PlatformIO Compilation Process (pio run -v issue)

I’ve been trying to trace down a PIO build issue and I’ve run across something that I don’t understand. If I manually run the PIO’s compile command I come up with a different result than if PIO runs the compile itself. In other words, say I touch a single cpp file and run pio run -v it’ll compile that file and link it together and output the commands used. But if I compare the cpp object file that PIO generated with the one that I get from running pio run -v compile command manually I get a different object file. By different I mean the size might vary and/or the symbol table of the object file is different. This is very consistent.

Is PIO modifying the object file once it’s compiled? Or is is the pio run -v not displaying the correct compile command.

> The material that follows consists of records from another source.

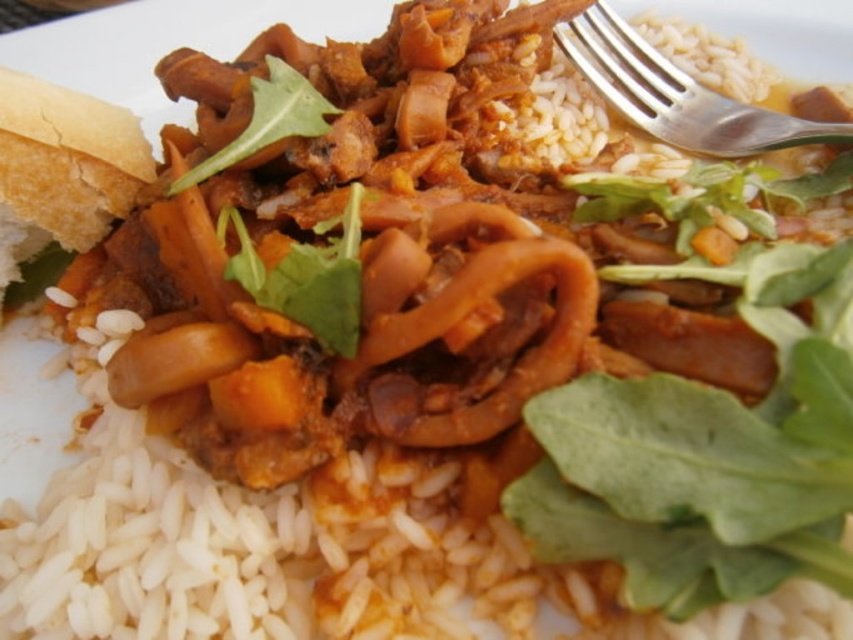
You are a chef arranging a dish and want to place a new garnish between the white bread at left and the green leafy vegetable at center. If the garnish requires 16 inches of space, will there be enough room between them?

The distance between the white bread at left and the green leafy vegetable at center is 15.91 inches. Since the required space for the garnish is 16 inches, there is not enough room between them.

You are a diner who wants to pick up the green leafy vegetable at center with the silver metallic fork at upper right. Can you reach the vegetable with the fork?

The silver metallic fork at upper right is located above the green leafy vegetable at center, so yes, you can reach the vegetable with the fork by moving it downward from its current position.

You are a food critic inspecting this dish. You need to determine if the silver metallic fork at upper right can be placed upright on the plate without touching the green leafy at center. Based on their heights, can it be done?

The silver metallic fork at upper right is much taller than the green leafy at center. Since the fork is taller, placing it upright on the plate would likely cause it to lean or touch the green leafy at center unless positioned carefully away from it.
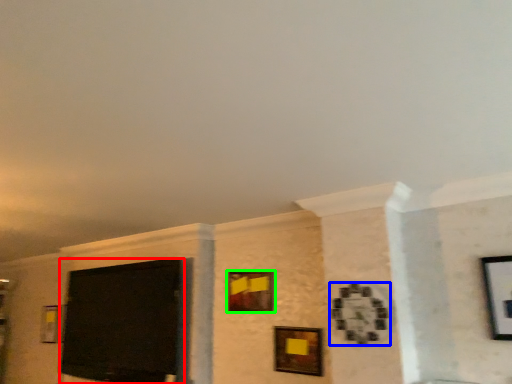
Question: Based on their relative distances, which object is farther from projection screen (highlighted by a red box)? Choose from picture frame (highlighted by a blue box) and picture frame (highlighted by a green box).

Choices:
 (A) picture frame
 (B) picture frame

Answer: (A)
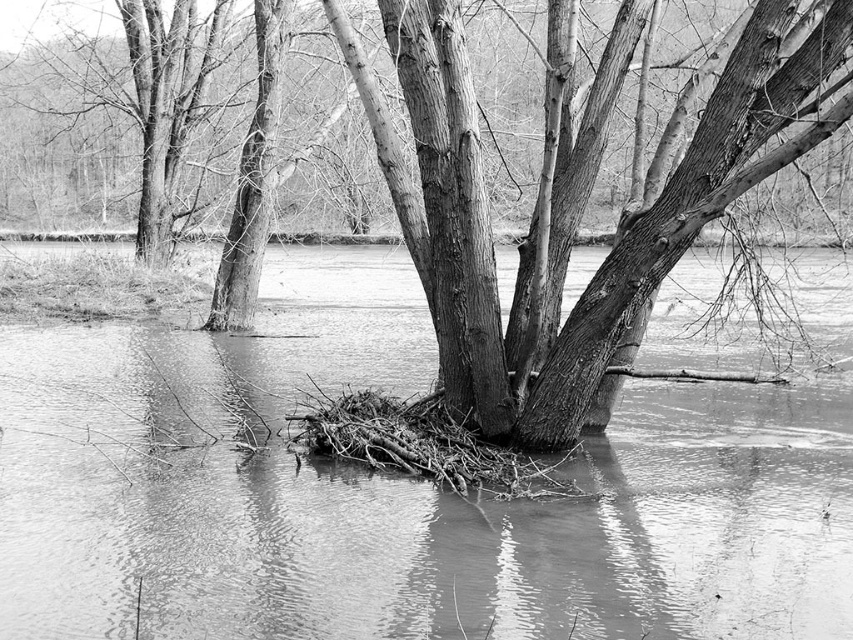
You are standing on the bank of the flooded area and see the smooth water at center and the rough bark tree at center. Which object is closer to your feet?

The smooth water at center is located below the rough bark tree at center, so the smooth water at center is closer to your feet.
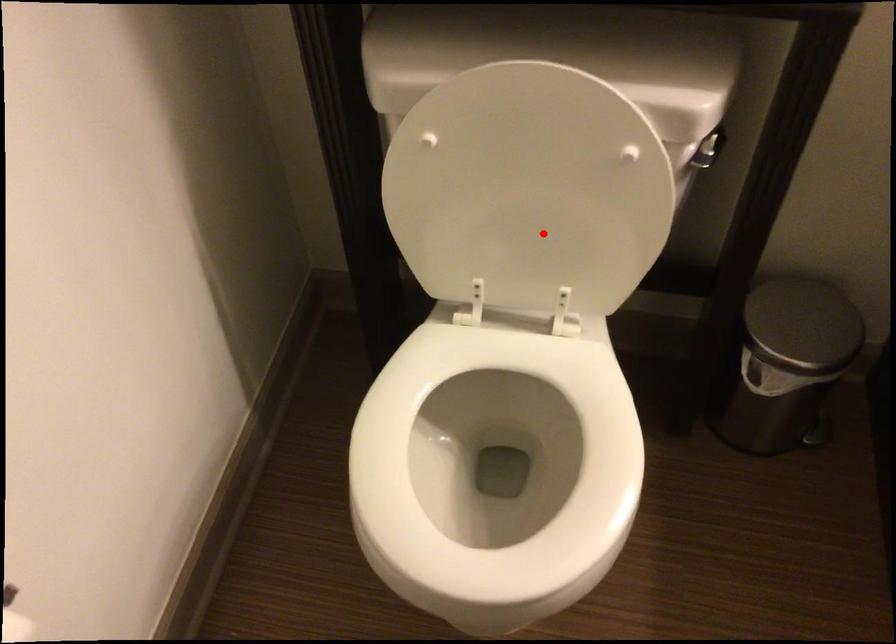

I have some evidence for the latter. Several times the output of pio run -v appears corrupted in that two of the compile flags are combined. For instance, -mcpu=cortex-m7 -mthumb comes out as -mcpu=cortex-m7-mthumb. When this problem occurs it’s always the same problem — combining compiler flags. Obviously, this isn’t the command that is being used internally since you’d get a compiler error.

I wish I could provide a simple test case but I haven’t been able to generate one yet. But I’ve been seeing this behavior off and on for several weeks now. In particular I would like to know why PIO generators different object files than if I run the commands manually. Any advice on how to debug this further?

Did you resolve this issue? Could you provide a simple project to reproduce this issue?

No I haven’t resolved this issue. And, unfortunately, I don’t have a simple project to show this.

But, perhaps, someone can answer the following.

  1. Are object files (.o) modified after they are created by the compiler that isn’t exposed by the pio run -v command? In other words, is there some magic happening in the background that isn’t shown by the pio run -v.

  2. Is there a way to see the build process in addition detail other than pio run -v?

No.

Maybe, dumping build environment will help?